Lo turbio de El hijo, como de aquella película de Louis Malle Soplo al corazón, es tratado por Berriault más con calculada elaboración que delicadeza. No hay piedad o ternura (o no la hay de más, conviene subrayar) en ese encuentro erótico entre madre e hijo. Tampoco hay palabras o descripciones de más. Solo cuerpos, gestos, intimidades que hallan un punto intermedio de conexión en el que encontrarse y contarse. Vaciar ese poco que les queda -es sintomática esa forma en la que Berriault describe la pasión de su protagonista, casi como al borde de perderla o dejarla marchar, de baja intensidad pero alta caladura moral- para observar cómo nada cambia demasiado. Vivian sigue siendo una mujer cuya vida ha sido hipotecada por cada decisión tomada y David, su hijo, una figura borrosa que va y viene y trata de abrirse paso para evitar instalarse en el vacío que ha sido el símbolo del nido familiar. El vacío, la desazón y la incomprensión, manejados con tal sutileza por Gina Berriault que consiguen ser aún más hirientes, más cortantes, al saber cómo pulsar las teclas del dolor de su protagonista. Al exponerla, en lo crudo de su soledad, pero sobre todo de esa otra soledad, emocional, íntima y sexual, que casi resulta inabordable (o eso nos dice la novela) para una Norteamérica en el impasse entre la posguerra y las revoluciones sociales. O sea, para una nación decepcionada, que encontró en la tranquilidad de los suburbios algo parecido a un escondrijo en el que ocultar los vicios y pequeñas miserias de una forma de vivir que, en definitiva, no entendían ni les representaba.

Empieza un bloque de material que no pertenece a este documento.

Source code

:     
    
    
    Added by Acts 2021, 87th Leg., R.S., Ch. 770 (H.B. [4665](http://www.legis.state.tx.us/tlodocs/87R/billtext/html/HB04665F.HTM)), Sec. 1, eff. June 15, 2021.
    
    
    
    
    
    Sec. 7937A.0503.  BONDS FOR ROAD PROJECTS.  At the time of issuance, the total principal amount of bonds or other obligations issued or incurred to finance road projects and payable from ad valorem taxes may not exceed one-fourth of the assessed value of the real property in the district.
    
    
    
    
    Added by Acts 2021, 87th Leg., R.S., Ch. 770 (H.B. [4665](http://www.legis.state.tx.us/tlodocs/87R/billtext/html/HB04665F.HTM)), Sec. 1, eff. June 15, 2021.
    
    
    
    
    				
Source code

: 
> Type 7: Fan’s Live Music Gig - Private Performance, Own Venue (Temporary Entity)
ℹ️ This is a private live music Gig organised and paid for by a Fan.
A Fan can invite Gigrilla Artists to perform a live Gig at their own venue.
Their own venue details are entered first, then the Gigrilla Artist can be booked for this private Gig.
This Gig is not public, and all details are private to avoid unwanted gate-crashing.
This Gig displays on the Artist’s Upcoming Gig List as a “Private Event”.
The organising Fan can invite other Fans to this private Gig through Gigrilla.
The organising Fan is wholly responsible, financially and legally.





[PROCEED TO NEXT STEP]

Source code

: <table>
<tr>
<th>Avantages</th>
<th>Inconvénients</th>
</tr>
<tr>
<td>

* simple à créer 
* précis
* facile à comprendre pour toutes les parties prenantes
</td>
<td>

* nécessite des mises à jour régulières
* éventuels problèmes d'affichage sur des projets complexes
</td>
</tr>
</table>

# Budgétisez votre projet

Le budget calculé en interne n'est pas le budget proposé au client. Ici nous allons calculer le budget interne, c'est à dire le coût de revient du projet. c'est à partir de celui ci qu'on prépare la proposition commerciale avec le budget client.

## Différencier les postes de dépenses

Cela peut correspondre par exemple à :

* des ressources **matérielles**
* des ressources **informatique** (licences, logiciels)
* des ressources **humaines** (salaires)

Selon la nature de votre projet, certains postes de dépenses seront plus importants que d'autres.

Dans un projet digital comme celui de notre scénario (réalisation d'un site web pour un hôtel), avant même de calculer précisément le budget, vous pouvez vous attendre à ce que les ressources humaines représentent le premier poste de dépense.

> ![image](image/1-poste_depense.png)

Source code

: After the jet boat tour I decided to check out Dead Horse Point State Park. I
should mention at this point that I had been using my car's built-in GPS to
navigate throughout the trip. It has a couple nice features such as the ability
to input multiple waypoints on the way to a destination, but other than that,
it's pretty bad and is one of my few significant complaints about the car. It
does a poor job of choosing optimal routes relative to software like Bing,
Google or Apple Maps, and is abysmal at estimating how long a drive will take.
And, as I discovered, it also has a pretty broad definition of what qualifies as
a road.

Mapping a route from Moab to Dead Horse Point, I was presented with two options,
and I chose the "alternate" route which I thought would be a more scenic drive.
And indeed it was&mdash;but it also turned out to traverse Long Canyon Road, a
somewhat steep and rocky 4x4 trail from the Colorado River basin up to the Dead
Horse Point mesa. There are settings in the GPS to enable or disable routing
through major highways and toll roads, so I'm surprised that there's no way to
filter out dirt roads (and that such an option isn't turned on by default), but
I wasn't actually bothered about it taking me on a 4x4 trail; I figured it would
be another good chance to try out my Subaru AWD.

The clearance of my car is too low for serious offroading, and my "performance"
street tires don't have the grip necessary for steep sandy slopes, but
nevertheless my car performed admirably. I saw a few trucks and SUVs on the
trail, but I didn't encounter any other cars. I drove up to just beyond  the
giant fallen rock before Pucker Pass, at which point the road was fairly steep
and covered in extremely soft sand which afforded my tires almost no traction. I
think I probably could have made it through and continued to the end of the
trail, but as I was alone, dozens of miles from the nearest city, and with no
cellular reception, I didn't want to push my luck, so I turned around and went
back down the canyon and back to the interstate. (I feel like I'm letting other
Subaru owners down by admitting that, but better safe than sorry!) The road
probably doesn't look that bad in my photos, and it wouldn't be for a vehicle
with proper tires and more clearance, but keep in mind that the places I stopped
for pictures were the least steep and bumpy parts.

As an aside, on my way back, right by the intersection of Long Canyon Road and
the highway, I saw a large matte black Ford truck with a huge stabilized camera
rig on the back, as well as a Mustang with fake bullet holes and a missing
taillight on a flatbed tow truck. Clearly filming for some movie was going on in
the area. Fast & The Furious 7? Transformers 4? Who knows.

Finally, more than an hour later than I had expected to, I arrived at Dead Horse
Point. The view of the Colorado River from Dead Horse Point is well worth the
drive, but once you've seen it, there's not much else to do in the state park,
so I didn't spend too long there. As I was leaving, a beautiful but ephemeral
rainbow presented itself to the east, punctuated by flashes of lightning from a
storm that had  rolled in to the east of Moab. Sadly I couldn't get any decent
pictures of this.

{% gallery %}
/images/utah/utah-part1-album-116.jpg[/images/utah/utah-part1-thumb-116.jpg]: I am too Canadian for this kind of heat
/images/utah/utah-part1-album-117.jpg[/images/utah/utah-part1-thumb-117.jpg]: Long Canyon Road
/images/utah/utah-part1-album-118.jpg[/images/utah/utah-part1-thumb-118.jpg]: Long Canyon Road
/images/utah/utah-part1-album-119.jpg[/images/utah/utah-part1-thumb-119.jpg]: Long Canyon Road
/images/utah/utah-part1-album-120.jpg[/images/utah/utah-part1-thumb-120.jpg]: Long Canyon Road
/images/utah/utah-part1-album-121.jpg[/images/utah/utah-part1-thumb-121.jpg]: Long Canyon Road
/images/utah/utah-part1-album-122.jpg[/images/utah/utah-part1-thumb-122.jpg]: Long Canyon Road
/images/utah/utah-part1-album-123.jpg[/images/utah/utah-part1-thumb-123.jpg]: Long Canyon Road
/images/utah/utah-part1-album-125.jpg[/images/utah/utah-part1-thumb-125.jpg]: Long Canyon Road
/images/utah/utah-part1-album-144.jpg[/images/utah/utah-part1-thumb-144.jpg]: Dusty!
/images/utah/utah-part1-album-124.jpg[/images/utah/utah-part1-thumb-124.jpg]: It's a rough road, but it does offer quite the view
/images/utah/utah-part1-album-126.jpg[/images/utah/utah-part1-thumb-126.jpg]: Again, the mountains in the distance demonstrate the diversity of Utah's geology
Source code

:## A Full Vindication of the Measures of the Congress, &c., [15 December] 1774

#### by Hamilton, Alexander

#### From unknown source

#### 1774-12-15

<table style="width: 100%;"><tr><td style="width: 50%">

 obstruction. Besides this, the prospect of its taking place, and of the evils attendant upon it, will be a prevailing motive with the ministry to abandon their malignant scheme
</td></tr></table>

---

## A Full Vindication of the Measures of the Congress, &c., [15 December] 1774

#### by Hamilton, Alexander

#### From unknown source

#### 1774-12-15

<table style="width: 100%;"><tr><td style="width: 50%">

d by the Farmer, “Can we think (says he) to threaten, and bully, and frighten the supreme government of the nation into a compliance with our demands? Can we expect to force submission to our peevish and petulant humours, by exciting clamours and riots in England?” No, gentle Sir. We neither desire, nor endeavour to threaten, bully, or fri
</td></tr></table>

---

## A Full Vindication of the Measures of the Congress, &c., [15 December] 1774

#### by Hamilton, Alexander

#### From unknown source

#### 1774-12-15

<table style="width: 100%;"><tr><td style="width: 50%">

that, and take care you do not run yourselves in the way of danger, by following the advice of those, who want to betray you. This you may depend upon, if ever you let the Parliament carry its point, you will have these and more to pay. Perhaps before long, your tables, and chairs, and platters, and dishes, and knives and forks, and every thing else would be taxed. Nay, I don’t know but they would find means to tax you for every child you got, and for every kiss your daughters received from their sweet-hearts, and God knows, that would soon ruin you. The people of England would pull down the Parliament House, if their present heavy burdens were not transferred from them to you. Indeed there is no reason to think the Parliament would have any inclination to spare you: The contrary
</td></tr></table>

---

En El hijo hay espacio para actores, médicos, hombres débiles, marcados o violentos, fiestas de sociedad, casas familiares, poder, dinero y mezquindad. Sin embargo, hay que reconocerle a Berriault su habilidad para asimilar todos esos rasgos al paisaje, destacando por encima de ellos a ese personaje femenino y a ese otro infantil que tratan de hacer visibles sus sentimientos pero en verdad no saben dónde encontrarlos. Unas vidas truncadas, o al borde de truncarse, que miran un abismo o que intentan separarse de él, y que Berriault relata de forma conmovedora. Es decir, sin eludir la contundencia a la hora de explorar el confuso mapa de sentimientos humano del que se alimentan sus historias. La vida, y nada más.